Dr. Whitehurst joined NYMC in January 2021 from the University of North Carolina at Chapel Hill (UNC), where he has been since 2006, first as a post-doctoral fellow and most recently as research assistant professor. He completed his bachelor’s degree in biochemistry at Clemson University, followed by a master’s in chemistry at the University of Wisconsin – Milwaukee, where he studied the vaccinia virus, which was used in the small pox vaccination. He earned his Ph.D. in biochemistry at North Carolina State University for studies of the syndbis virus, which causes syndbis fever in humans.  

His work now focuses on the Epstein-Barr Virus (EBV), which is the causative agent of infectious mononucleosis and is associated with multiple forms of cancer, including Hodgkin’s lymphoma, Burkitt’s lymphoma and nasopharyngeal carcinoma, as well as acquired and innate immune disorders.  

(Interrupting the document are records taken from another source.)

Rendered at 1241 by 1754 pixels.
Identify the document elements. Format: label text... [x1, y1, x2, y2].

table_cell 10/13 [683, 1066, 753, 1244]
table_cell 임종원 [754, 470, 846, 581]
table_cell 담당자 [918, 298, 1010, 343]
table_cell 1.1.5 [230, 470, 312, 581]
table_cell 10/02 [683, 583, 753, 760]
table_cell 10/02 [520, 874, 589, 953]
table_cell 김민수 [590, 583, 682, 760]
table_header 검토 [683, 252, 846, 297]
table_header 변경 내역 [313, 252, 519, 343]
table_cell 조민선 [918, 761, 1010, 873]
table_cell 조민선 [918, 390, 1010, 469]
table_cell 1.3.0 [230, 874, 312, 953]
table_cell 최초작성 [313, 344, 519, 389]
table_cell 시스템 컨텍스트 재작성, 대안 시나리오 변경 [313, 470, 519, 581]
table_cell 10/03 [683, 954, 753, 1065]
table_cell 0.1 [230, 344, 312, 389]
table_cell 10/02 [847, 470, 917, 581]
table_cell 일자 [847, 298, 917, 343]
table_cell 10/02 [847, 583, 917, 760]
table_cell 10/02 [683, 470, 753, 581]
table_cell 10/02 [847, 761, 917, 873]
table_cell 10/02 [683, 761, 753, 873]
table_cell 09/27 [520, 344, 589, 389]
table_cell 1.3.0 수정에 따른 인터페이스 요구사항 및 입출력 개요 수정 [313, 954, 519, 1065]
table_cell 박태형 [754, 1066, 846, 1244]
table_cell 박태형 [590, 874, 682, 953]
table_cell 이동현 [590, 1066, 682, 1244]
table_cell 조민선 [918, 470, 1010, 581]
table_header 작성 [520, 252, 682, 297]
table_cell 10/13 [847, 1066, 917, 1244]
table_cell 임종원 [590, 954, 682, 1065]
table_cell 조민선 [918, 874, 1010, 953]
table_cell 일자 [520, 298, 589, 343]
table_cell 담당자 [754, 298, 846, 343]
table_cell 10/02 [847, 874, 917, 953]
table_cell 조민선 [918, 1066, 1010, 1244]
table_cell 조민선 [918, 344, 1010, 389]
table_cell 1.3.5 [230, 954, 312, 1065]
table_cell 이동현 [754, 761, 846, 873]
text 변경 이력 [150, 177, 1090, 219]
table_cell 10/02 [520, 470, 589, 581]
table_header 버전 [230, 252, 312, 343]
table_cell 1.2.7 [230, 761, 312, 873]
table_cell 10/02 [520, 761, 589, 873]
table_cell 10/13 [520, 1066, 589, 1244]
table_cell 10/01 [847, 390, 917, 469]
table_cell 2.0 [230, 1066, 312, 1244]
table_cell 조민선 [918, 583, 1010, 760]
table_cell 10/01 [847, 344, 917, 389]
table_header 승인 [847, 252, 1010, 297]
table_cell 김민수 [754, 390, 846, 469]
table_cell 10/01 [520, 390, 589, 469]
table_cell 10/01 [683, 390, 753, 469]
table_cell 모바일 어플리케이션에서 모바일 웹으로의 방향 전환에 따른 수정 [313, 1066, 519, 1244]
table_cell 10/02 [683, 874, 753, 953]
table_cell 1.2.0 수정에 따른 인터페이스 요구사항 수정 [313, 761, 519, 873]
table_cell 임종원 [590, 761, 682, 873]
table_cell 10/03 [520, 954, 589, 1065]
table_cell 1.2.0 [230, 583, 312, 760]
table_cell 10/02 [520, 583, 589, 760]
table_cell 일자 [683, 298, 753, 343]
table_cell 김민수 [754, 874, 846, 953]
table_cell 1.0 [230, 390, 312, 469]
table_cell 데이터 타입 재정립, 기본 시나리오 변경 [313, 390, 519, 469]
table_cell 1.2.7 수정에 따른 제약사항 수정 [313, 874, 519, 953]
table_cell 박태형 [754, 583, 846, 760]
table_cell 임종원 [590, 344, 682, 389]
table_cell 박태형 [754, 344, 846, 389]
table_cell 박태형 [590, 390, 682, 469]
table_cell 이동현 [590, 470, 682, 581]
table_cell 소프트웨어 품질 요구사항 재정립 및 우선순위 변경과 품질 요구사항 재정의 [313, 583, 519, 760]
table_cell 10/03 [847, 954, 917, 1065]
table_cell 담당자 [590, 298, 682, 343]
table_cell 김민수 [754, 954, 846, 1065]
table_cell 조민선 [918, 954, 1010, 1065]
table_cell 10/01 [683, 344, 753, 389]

“Epstein-Barr Virus is a human tumor virus of the Herpesviridae family and infects approximately 90 percent of the world’s population,” says Dr. Whitehurst. “Patients who are immunosuppressed and have undergone bone marrow or solid organ transplant are at a significant risk of post-transplant lymphoproliferative disorder (PTLD).  EBV is also pathogenically linked to Multiple Sclerosis. Despite this current and urgent unmet medical need, specific therapies for these EBV-triggered diseases do not currently exist.”

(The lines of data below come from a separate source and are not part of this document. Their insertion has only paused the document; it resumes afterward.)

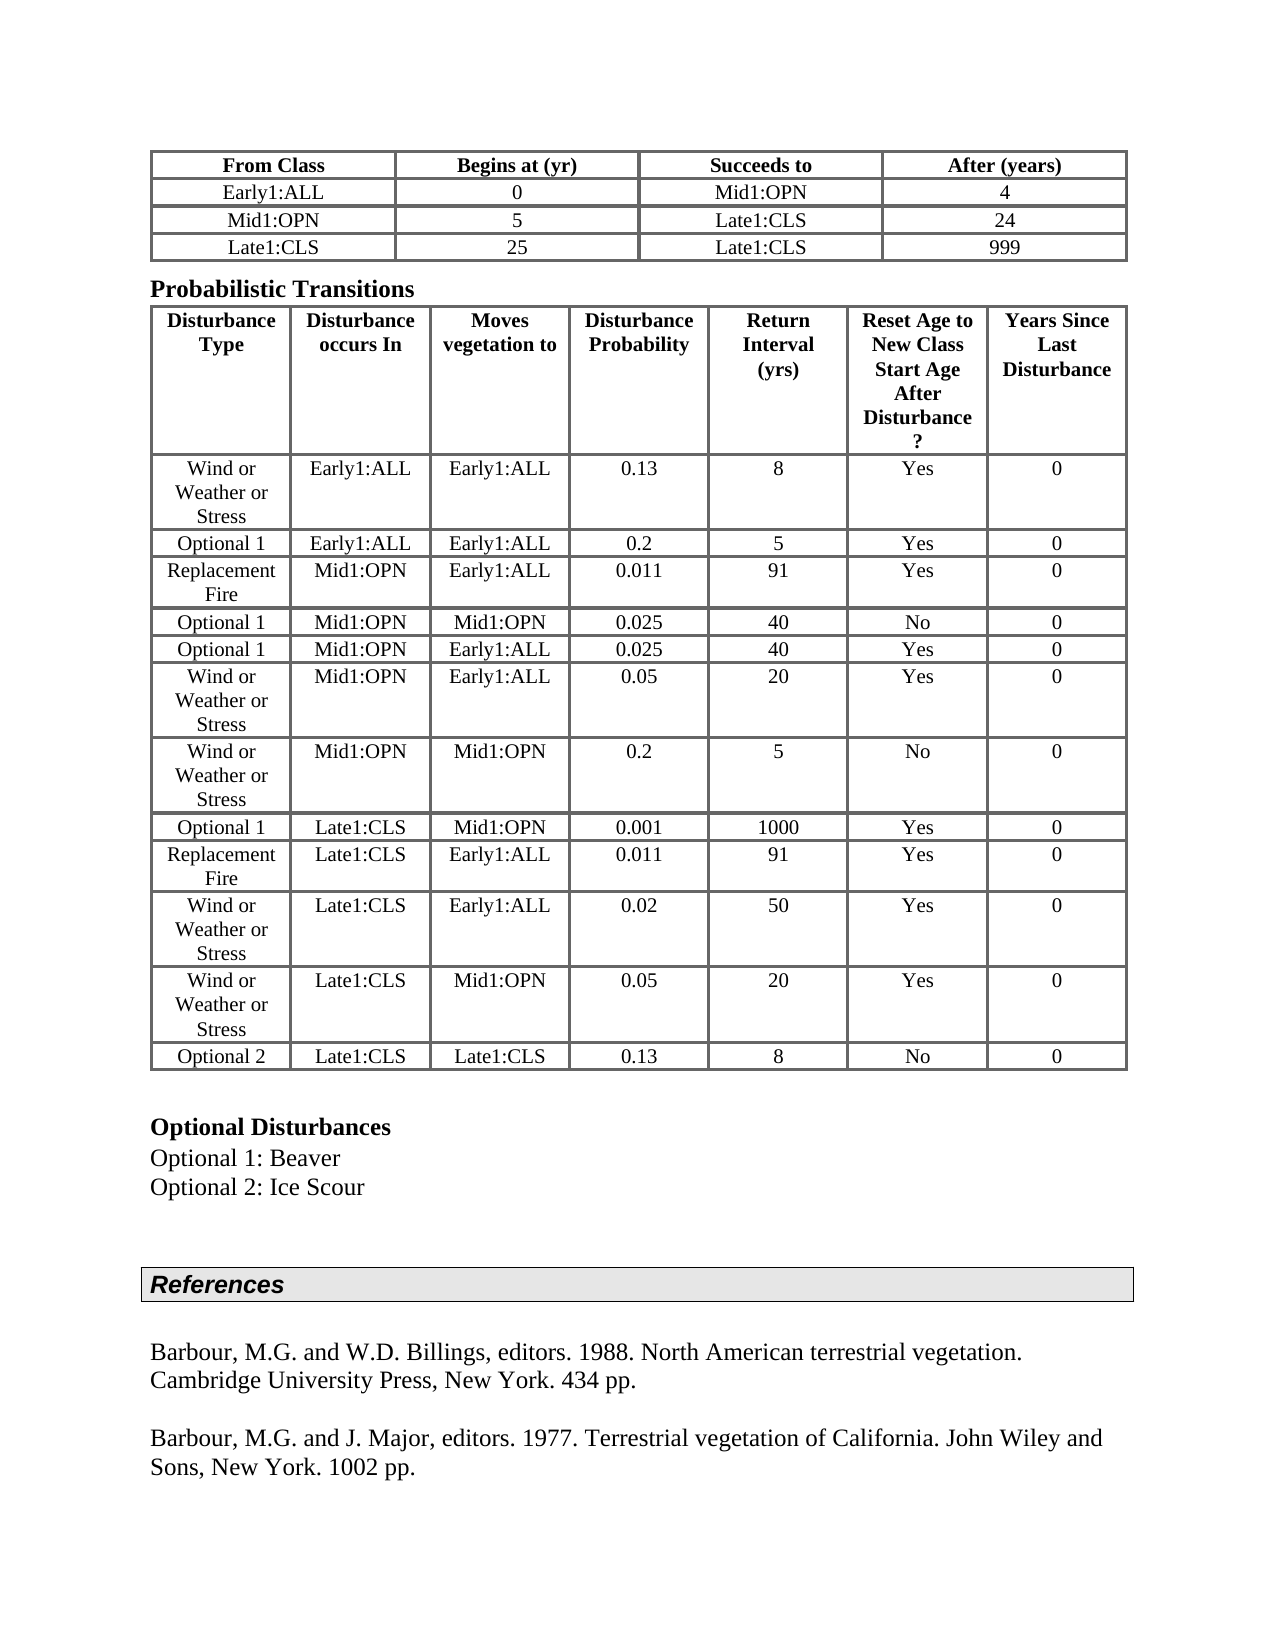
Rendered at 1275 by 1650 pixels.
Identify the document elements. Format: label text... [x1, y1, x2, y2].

table_header Disturbance Type [153, 308, 289, 453]
table_cell 5 [397, 208, 637, 232]
table_cell 25 [397, 235, 637, 259]
table_cell Yes [849, 893, 986, 965]
table_cell Late1:CLS [641, 208, 881, 232]
table_cell Mid1:OPN [292, 664, 429, 736]
table_header After (years) [884, 153, 1125, 177]
table_cell Early1:ALL [432, 842, 568, 890]
table_cell Mid1:OPN [432, 610, 568, 634]
table_cell Yes [849, 842, 986, 890]
table_cell Early1:ALL [292, 531, 429, 555]
table_cell 0 [989, 1044, 1125, 1068]
table_cell Yes [849, 815, 986, 839]
text Optional 2: Ice Scour [150, 1172, 1125, 1200]
table_cell 0 [989, 531, 1125, 555]
table_cell Early1:ALL [432, 893, 568, 965]
table_cell Yes [849, 531, 986, 555]
table_cell Early1:ALL [432, 664, 568, 736]
table_cell Late1:CLS [153, 235, 394, 259]
table_cell 0 [989, 968, 1125, 1041]
table_cell Yes [849, 968, 986, 1041]
table_cell 91 [710, 842, 846, 890]
table_cell 0 [989, 842, 1125, 890]
table_cell 0.02 [571, 893, 707, 965]
table_cell 5 [710, 531, 846, 555]
table_header Years Since Last Disturbance [989, 308, 1125, 453]
table_cell No [849, 1044, 986, 1068]
text Barbour, M.G. and J. Major, editors. 1977. Terrestrial vegetation of California. John Wiley and Sons, New York. 1002 pp. [150, 1423, 1125, 1480]
table_cell No [849, 610, 986, 634]
table_cell Optional 2 [153, 1044, 289, 1068]
table_cell 40 [710, 637, 846, 661]
table_header Moves vegetation to [432, 308, 568, 453]
table_cell Mid1:OPN [432, 968, 568, 1041]
table_cell Replacement Fire [153, 842, 289, 890]
table_cell 999 [884, 235, 1125, 259]
table_cell 0.13 [571, 1044, 707, 1068]
table_cell 20 [710, 664, 846, 736]
table_cell Late1:CLS [432, 1044, 568, 1068]
table_cell Early1:ALL [432, 456, 568, 528]
table_cell Mid1:OPN [641, 180, 881, 204]
table_header Disturbance occurs In [292, 308, 429, 453]
table_cell 0.001 [571, 815, 707, 839]
table_cell Late1:CLS [292, 893, 429, 965]
table_cell 40 [710, 610, 846, 634]
table_cell Yes [849, 637, 986, 661]
table_cell Wind or Weather or Stress [153, 739, 289, 811]
table_cell Mid1:OPN [292, 637, 429, 661]
table_cell 20 [710, 968, 846, 1041]
table_cell Late1:CLS [292, 1044, 429, 1068]
table_cell Optional 1 [153, 531, 289, 555]
table_cell Early1:ALL [292, 456, 429, 528]
table_header From Class [153, 153, 394, 177]
table_header Succeeds to [641, 153, 881, 177]
table_cell Early1:ALL [432, 531, 568, 555]
table_cell Late1:CLS [292, 968, 429, 1041]
table_cell Mid1:OPN [292, 558, 429, 606]
table_cell 0.025 [571, 610, 707, 634]
table_cell 0 [989, 739, 1125, 811]
table_cell Optional 1 [153, 815, 289, 839]
table_cell 91 [710, 558, 846, 606]
table_cell Mid1:OPN [292, 739, 429, 811]
table_cell Mid1:OPN [432, 815, 568, 839]
table_cell Replacement Fire [153, 558, 289, 606]
table_cell 8 [710, 456, 846, 528]
table_cell 0 [397, 180, 637, 204]
table_cell 0.011 [571, 842, 707, 890]
table_cell 0 [989, 558, 1125, 606]
table_cell Optional 1 [153, 610, 289, 634]
table_cell Late1:CLS [641, 235, 881, 259]
table_cell 8 [710, 1044, 846, 1068]
table_cell Optional 1 [153, 637, 289, 661]
table_cell 0 [989, 637, 1125, 661]
table_cell Yes [849, 558, 986, 606]
table_cell Wind or Weather or Stress [153, 968, 289, 1041]
table_header Begins at (yr) [397, 153, 637, 177]
table_cell Early1:ALL [432, 637, 568, 661]
text Probabilistic Transitions [150, 274, 1125, 303]
text Optional 1: Beaver [150, 1143, 1125, 1172]
table_cell 0.2 [571, 531, 707, 555]
table_cell 0 [989, 815, 1125, 839]
table_cell Mid1:OPN [292, 610, 429, 634]
table_cell Wind or Weather or Stress [153, 893, 289, 965]
table_header Disturbance Probability [571, 308, 707, 453]
table_cell Yes [849, 456, 986, 528]
text Optional Disturbances [150, 1112, 1125, 1141]
table_cell 1000 [710, 815, 846, 839]
table_header Return Interval (yrs) [710, 308, 846, 453]
table_cell 0 [989, 610, 1125, 634]
table_cell 0.13 [571, 456, 707, 528]
table_cell 0 [989, 893, 1125, 965]
table_cell Late1:CLS [292, 815, 429, 839]
table_cell Wind or Weather or Stress [153, 664, 289, 736]
table_cell 0.025 [571, 637, 707, 661]
table_cell 24 [884, 208, 1125, 232]
table_cell Early1:ALL [432, 558, 568, 606]
table_cell Early1:ALL [153, 180, 394, 204]
table_cell Mid1:OPN [153, 208, 394, 232]
table_cell Wind or Weather or Stress [153, 456, 289, 528]
table_cell Late1:CLS [292, 842, 429, 890]
table_cell 0.05 [571, 664, 707, 736]
text References [142, 1268, 1133, 1301]
table_cell 0 [989, 664, 1125, 736]
table_cell Yes [849, 664, 986, 736]
table_cell No [849, 739, 986, 811]
table_cell Mid1:OPN [432, 739, 568, 811]
text Barbour, M.G. and W.D. Billings, editors. 1988. North American terrestrial vegetation. Cambridge University Press, New York. 434 pp. [150, 1337, 1125, 1394]
table_cell 0 [989, 456, 1125, 528]
table_header Reset Age to New Class Start Age After Disturbance? [849, 308, 986, 453]
table_cell 4 [884, 180, 1125, 204]
table_cell 5 [710, 739, 846, 811]
table_cell 50 [710, 893, 846, 965]
table_cell 0.011 [571, 558, 707, 606]
table_cell 0.2 [571, 739, 707, 811]
table_cell 0.05 [571, 968, 707, 1041]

EBV encodes a deubiquitinating enzyme, BPLF1, which was discovered in 2005, and according to Dr. Whitehurst is proving to be increasingly important players in herpesviral infection. “Knockout of herpesviral deubiquitinating activity results in approximately 10-fold reduction in viral infection,” he says.

In his research, Dr. Whitehurst has identified viral and many cellular targets of BPLF1 deubiquitinating activity and examined its role in viral replication and DNA repair, demonstrating BPLF1’s importance for efficient production of infectious virus particles. “Studies involving infection of humanized mice found that loss of BPLF1 resulted in reduced tumorigenesis,” says Dr. Whitehurst. “Newer work has resulted in discovery of small molecule inhibitors of BPLF1 that were found to significantly reduce EBV infectivity.  Inhibition of EBV’s DUB activity via BPLF1 is a promising new approach to specific therapy of EBV infections and related diseases.”